It is a pleasure to serve under your chairmanship, Sir David.
Those of us speaking today will certainly not be short of words. The defence and security equipment exhibition taking place this week in this city has brought the issue to the fore. The UK Government have invited many countries to attend the four-day event. To make the most of my time, I will focus on Saudi Arabia.
In 2014, the Economist Intelligence Unit, not usually known as a radical source, ranked Saudi Arabia at
161 out of 167 in its democracy index. Only six of the world’s Governments are deemed more repressive, including Syria, North Korea and the Central African Republic.
It is easy for me to stand here and quote statistics today, but I would rather give an example that seems to be making the news: the case of Ali Mohammed al-Nimr, who was arrested in February 2012 when he was only 17. He was accused by Saudi authorities of participating in an illegal protest and of firearms offences. Despite there being no evidence to justify the charges, he was convicted of the alleged offences by the specialised criminal court. His final appeal, which was held in secret and without his knowledge, was dismissed. The young man’s life is now set to be cut dramatically short and he has been sentenced to death on charges that include insulting the king and delivering religious sermons that disrupt national unity. It is an absolute outrage and I intend to write to the Minister to ask for urgent action to be taken.

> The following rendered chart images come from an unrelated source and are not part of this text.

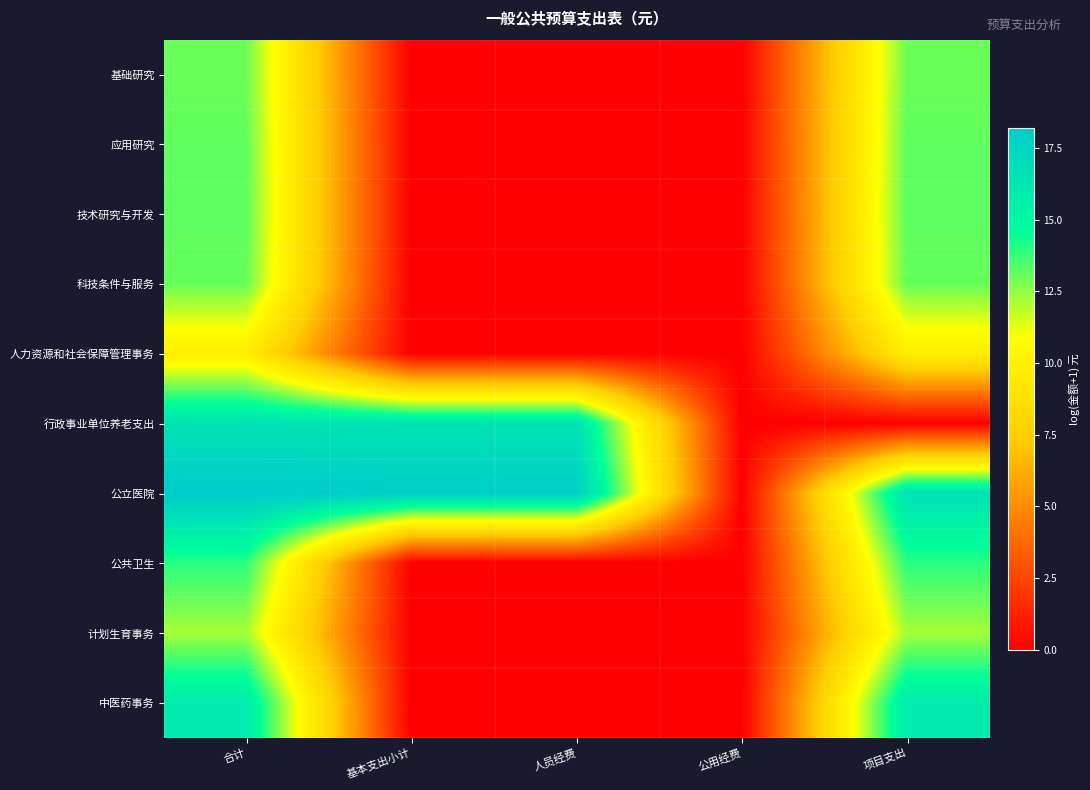

Reading left to right, transcribe all the data shown in this chart.

基础研究: 合计=13.0	基本支出小计=0.0	人员经费=0.0	公用经费=0.0	项目支出=13.0
应用研究: 合计=13.2	基本支出小计=0.0	人员经费=0.0	公用经费=0.0	项目支出=13.2
技术研究与开发: 合计=13.2	基本支出小计=0.0	人员经费=0.0	公用经费=0.0	项目支出=13.2
科技条件与服务: 合计=13.1	基本支出小计=0.0	人员经费=0.0	公用经费=0.0	项目支出=13.1
人力资源和社会保障管理事务: 合计=9.7	基本支出小计=0.0	人员经费=0.0	公用经费=0.0	项目支出=9.7
行政事业单位养老支出: 合计=16.5	基本支出小计=16.5	人员经费=16.5	公用经费=0.0	项目支出=0.0
公立医院: 合计=18.2	基本支出小计=18.0	人员经费=18.0	公用经费=0.0	项目支出=16.7
公共卫生: 合计=13.9	基本支出小计=0.0	人员经费=0.0	公用经费=0.0	项目支出=13.9
计划生育事务: 合计=12.2	基本支出小计=0.0	人员经费=0.0	公用经费=0.0	项目支出=12.2
中医药事务: 合计=15.9	基本支出小计=0.0	人员经费=0.0	公用经费=0.0	项目支出=15.9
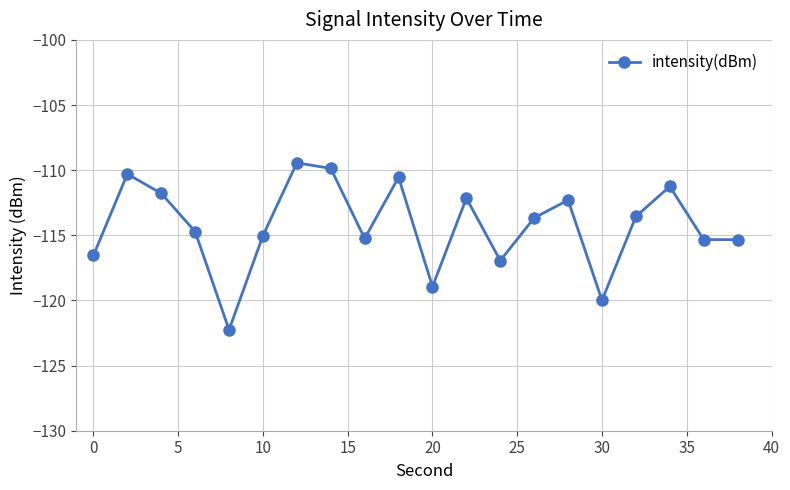

How many lines are shown in the chart?

1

As if all that was not alarming enough, Ali’s sentence is due to be barbarically carried out by crucifixion. I feel for this young man and his family. Reading Ali’s story this morning filled me with grief for his life about to be savagely and abruptly ended. How in 2015 can a supposedly civilised country impose such an inhumane and merciless penalty on any of its citizens, let alone one so young?
Ali is but one of countless examples of Saudis falling foul of the ruthlessly relentless regime. While human life holds little or no value to the Saudi establishment, our own Government seemingly place a high value on the arms business. Saudi is one of the largest arms export markets, worth billions of pounds to our Exchequer: blood money that the UK Government are happy to take. We supply weapons and ammunition. We deliver military aircraft and we help to train Saudi personnel. We even co-operate with the military action. Saudi is leading the coalition that is bombing Yemen, killing and maiming many civilians as well as destroying their homes. This is being done, with the apparent blessing of the UK, using arms purchased from us.
The Government appear to be bending over backwards to sustain the relationship. In 2014, when David Cameron could not get the Saudis to agree the financing for a multi-billion-pound Eurofighter Typhoon deal, Prince Charles came to the rescue. The prince visited Saudi Arabia and did a sword dance in traditional dress at a festival supported by BAe. His visit came two days before BAe was due to issue its financial results, amid rumours that its share price was set to fall unless agreement could be reached on the pricing of the Typhoon deal. The next day, Saudi Arabia and BAe Systems announced that a deal had been finalised. So while the royal family grovel to maintain the status quo of our arms trade with the Saudis, the human rights abuses continue apace. On average, one person is executed every two days in Saudi Arabia.
It seems that for the UK Government the interests of BAe Systems trumped any frank speaking to the Saudi authorities about human rights. There can be no doubt that such determined pursuit puts commercial relationships before human rights, and sends a strong signal of UK support for the regime. The blind eye that we officially turn to Saudi Arabia’s dreadful denial of human rights only serves to support its savage and sadistic regime. Can the Minister please answer the points I have made?